PAGE EXCERPT
<<<<

Regulating all online education providers

online education providers
© Konstantin Yuganov |

The time has come for online education providers to become accredited by the British Government, says David McCarthy, Director of Education at Sophia Technologies

It is difficult to know who to trust these days when it comes to educating your children. Are there regional differences in the quality of teaching/tutoring? Is the same amount of money being invested in each part of the country? Are teachers’/tutors’ claims to be qualified individuals, true? To what extent are teachers/tutors in tutoring companies being thoroughly security checked? What level of safeguarding training have they received? How much are certain tutoring companies benefitting from the tax payer’s money? These problems have been further exacerbated by the Government’s National Tutoring Programme.

The National Tutoring Programme

The National Tutoring Programme is a government-funded, sector-led initiative to support schools in addressing the impact of Covid-19 school closures on pupils’ learning.(1) The government is committing £350m to the NTP to provide subsidised one-on-one or small group tutoring to schools in England. The £350m national tutoring programme promises high quality subsidised tuition for disadvantaged children. Schools can choose from the approved tuition partners and pay 25% of the cost, while the government picks up the rest of the bill. The government has partnered up with 33 tuition companies to help deliver this programme.(2)

However, the Programme has recently been hit with scandalous headlines splashed across the newspapers. The government’s aim was noble; it stated that for the 2020-21 school year, the National Tutoring Programme would make high-quality tuition available to state-maintained primary and secondary schools, providing additional support to help pupils who have missed out the most as a result of school closures. There has been a substantial attainment gap between pupils from disadvantaged backgrounds and their classmates – and the EEF’s analysis (3)suggests this is likely to be growing significantly while schools were closed to most pupils.

>>>>

TASK OBJECTIVE
Please state how many tuition companies the government has partnered with to deliver the National Tutoring Programme, according to the article on regulating online education providers.

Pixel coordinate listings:
<<<<

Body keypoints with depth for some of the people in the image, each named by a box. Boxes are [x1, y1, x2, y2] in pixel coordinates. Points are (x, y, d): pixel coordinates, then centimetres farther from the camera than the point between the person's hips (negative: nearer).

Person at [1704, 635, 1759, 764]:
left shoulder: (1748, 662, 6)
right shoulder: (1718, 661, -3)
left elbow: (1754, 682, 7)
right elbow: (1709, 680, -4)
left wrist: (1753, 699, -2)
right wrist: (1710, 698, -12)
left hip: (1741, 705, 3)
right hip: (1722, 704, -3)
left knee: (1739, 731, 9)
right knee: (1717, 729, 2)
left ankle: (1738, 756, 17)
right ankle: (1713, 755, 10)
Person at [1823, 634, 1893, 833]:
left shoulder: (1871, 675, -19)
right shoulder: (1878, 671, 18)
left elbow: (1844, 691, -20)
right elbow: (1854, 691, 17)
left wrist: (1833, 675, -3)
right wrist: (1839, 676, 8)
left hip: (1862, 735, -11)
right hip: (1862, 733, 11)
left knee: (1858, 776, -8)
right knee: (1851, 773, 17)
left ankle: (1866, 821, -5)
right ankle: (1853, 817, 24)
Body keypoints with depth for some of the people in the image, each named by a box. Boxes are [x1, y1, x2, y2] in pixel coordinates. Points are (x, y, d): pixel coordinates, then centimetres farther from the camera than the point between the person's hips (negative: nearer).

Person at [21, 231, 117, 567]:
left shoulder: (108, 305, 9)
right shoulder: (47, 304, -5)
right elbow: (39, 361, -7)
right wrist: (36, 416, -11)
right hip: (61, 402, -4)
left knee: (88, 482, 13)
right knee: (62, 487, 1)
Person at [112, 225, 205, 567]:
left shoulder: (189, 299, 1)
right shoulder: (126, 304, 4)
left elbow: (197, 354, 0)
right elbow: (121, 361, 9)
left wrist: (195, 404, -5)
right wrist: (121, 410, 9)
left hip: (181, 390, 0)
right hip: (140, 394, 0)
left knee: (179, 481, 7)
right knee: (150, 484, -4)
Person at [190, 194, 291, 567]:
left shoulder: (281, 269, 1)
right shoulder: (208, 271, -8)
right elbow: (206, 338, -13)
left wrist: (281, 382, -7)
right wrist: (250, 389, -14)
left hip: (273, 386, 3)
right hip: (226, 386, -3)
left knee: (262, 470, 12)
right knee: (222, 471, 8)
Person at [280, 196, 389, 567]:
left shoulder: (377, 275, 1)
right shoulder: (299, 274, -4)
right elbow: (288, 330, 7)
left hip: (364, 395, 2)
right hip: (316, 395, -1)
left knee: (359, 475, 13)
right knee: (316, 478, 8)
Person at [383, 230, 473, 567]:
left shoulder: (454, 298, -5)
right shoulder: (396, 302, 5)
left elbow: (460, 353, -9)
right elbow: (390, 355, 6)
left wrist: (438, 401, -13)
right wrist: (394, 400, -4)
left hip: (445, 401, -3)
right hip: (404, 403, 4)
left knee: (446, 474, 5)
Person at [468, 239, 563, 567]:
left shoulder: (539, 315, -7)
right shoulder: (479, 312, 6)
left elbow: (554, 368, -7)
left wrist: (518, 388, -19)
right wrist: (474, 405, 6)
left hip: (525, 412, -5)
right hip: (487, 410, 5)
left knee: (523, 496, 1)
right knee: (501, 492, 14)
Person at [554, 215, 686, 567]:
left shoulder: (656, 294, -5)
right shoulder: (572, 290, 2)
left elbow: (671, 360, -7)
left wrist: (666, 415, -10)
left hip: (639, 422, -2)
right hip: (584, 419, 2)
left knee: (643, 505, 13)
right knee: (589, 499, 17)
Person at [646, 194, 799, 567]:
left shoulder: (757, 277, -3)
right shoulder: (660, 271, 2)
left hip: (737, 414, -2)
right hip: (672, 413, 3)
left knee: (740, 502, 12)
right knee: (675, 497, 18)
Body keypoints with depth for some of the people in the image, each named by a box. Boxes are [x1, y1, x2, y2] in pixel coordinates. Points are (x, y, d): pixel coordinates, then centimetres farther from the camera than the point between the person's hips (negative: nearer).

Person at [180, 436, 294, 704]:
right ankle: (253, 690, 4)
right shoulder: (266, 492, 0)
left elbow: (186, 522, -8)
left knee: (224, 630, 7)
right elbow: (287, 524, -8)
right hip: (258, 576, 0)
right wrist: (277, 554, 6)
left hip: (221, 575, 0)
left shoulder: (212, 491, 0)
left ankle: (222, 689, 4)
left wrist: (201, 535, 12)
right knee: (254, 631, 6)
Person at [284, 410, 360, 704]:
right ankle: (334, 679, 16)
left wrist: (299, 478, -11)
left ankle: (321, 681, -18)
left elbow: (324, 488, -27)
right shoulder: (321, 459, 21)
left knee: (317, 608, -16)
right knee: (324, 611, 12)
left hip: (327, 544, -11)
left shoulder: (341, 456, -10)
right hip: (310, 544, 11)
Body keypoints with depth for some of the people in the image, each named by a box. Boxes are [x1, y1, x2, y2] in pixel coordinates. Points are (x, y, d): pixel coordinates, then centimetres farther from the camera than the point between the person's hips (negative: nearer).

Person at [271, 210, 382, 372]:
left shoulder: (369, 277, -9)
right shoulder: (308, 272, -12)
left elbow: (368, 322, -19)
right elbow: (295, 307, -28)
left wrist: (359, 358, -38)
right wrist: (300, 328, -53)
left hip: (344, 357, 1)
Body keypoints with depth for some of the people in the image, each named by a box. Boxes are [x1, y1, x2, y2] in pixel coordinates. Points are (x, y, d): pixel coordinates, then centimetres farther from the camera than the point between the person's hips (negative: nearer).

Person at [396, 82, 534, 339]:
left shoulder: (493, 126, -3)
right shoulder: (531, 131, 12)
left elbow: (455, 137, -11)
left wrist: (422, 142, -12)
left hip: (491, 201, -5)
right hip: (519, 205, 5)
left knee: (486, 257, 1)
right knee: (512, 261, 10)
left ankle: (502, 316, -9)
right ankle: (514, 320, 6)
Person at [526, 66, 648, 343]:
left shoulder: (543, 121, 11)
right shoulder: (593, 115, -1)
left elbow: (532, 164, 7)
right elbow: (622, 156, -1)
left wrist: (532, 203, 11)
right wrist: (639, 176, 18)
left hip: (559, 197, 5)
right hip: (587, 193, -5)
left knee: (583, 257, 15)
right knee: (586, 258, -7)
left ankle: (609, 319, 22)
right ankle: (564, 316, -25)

>>>>

REPLY TO THE EXERCISE
33 tuition companies.